== EXERCISE OBJECTIVE ==
Your answer should be the lines below from the one holding "відстань Гадяч — Кам'янське" through the one holding "realitzarà una primera", copied exactly and with nothing else.

▬▬▬

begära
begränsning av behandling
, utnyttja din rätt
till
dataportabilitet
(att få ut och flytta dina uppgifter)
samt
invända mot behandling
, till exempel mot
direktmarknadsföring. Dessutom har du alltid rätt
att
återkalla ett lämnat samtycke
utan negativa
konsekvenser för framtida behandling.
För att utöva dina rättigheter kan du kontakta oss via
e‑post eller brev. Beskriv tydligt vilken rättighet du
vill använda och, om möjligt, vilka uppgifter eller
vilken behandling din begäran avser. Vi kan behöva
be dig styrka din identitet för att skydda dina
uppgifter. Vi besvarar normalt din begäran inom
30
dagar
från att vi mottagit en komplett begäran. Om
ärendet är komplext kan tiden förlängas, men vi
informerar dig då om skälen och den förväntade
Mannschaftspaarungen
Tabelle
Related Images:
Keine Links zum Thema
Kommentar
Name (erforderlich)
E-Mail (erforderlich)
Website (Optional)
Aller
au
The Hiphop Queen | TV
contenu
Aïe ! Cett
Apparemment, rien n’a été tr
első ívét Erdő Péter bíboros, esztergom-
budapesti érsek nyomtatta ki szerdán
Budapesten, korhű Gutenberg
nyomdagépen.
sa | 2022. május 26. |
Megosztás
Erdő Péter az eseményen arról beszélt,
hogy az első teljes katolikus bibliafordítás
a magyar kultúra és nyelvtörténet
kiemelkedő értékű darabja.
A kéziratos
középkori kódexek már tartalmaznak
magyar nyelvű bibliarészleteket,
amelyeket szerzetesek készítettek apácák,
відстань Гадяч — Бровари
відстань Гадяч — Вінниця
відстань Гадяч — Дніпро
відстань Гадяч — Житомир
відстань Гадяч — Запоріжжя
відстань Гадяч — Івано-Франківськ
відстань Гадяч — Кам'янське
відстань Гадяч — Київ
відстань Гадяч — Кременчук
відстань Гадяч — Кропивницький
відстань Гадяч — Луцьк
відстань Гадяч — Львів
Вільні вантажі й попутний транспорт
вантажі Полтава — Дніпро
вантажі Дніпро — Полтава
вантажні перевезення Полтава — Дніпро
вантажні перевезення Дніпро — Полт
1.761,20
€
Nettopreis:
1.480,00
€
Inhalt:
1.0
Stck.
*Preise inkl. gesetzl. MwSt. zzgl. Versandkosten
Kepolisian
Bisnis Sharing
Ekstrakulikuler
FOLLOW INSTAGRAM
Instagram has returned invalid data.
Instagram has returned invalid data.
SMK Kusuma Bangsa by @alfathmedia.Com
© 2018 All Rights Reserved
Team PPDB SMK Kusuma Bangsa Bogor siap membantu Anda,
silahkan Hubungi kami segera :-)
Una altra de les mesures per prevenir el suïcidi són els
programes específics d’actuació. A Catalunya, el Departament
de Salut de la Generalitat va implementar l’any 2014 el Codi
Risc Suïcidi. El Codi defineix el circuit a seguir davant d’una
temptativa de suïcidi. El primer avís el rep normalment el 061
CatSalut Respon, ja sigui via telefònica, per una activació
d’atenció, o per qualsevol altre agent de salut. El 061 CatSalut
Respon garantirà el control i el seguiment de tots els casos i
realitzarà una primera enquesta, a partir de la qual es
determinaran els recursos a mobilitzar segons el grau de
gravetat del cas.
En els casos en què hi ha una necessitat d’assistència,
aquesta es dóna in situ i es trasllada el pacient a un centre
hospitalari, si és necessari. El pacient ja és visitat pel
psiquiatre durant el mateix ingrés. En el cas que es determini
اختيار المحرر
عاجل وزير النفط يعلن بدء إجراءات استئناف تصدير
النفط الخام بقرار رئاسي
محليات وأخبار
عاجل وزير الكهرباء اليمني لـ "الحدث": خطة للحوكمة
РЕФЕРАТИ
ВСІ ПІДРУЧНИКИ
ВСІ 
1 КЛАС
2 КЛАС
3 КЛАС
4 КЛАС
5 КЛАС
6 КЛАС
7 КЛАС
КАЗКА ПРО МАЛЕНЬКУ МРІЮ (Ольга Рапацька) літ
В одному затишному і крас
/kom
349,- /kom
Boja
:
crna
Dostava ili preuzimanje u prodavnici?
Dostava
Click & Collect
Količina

▬▬▬

== RESULT OF THIS EXERCISE ==
відстань Гадяч — Кам'янське
відстань Гадяч — Київ
відстань Гадяч — Кременчук
відстань Гадяч — Кропивницький
відстань Гадяч — Луцьк
відстань Гадяч — Львів
Вільні вантажі й попутний транспорт
вантажі Полтава — Дніпро
вантажі Дніпро — Полтава
вантажні перевезення Полтава — Дніпро
вантажні перевезення Дніпро — Полт
1.761,20
€
Nettopreis:
1.480,00
€
Inhalt:
1.0
Stck.
*Preise inkl. gesetzl. MwSt. zzgl. Versandkosten
Kepolisian
Bisnis Sharing
Ekstrakulikuler
FOLLOW INSTAGRAM
Instagram has returned invalid data.
Instagram has returned invalid data.
SMK Kusuma Bangsa by @alfathmedia.Com
© 2018 All Rights Reserved
Team PPDB SMK Kusuma Bangsa Bogor siap membantu Anda,
silahkan Hubungi kami segera :-)
Una altra de les mesures per prevenir el suïcidi són els
programes específics d’actuació. A Catalunya, el Departament
de Salut de la Generalitat va implementar l’any 2014 el Codi
Risc Suïcidi. El Codi defineix el circuit a seguir davant d’una
temptativa de suïcidi. El primer avís el rep normalment el 061
CatSalut Respon, ja sigui via telefònica, per una activació
d’atenció, o per qualsevol altre agent de salut. El 061 CatSalut
Respon garantirà el control i el seguiment de tots els casos i
realitzarà una primera enquesta, a partir de la qual es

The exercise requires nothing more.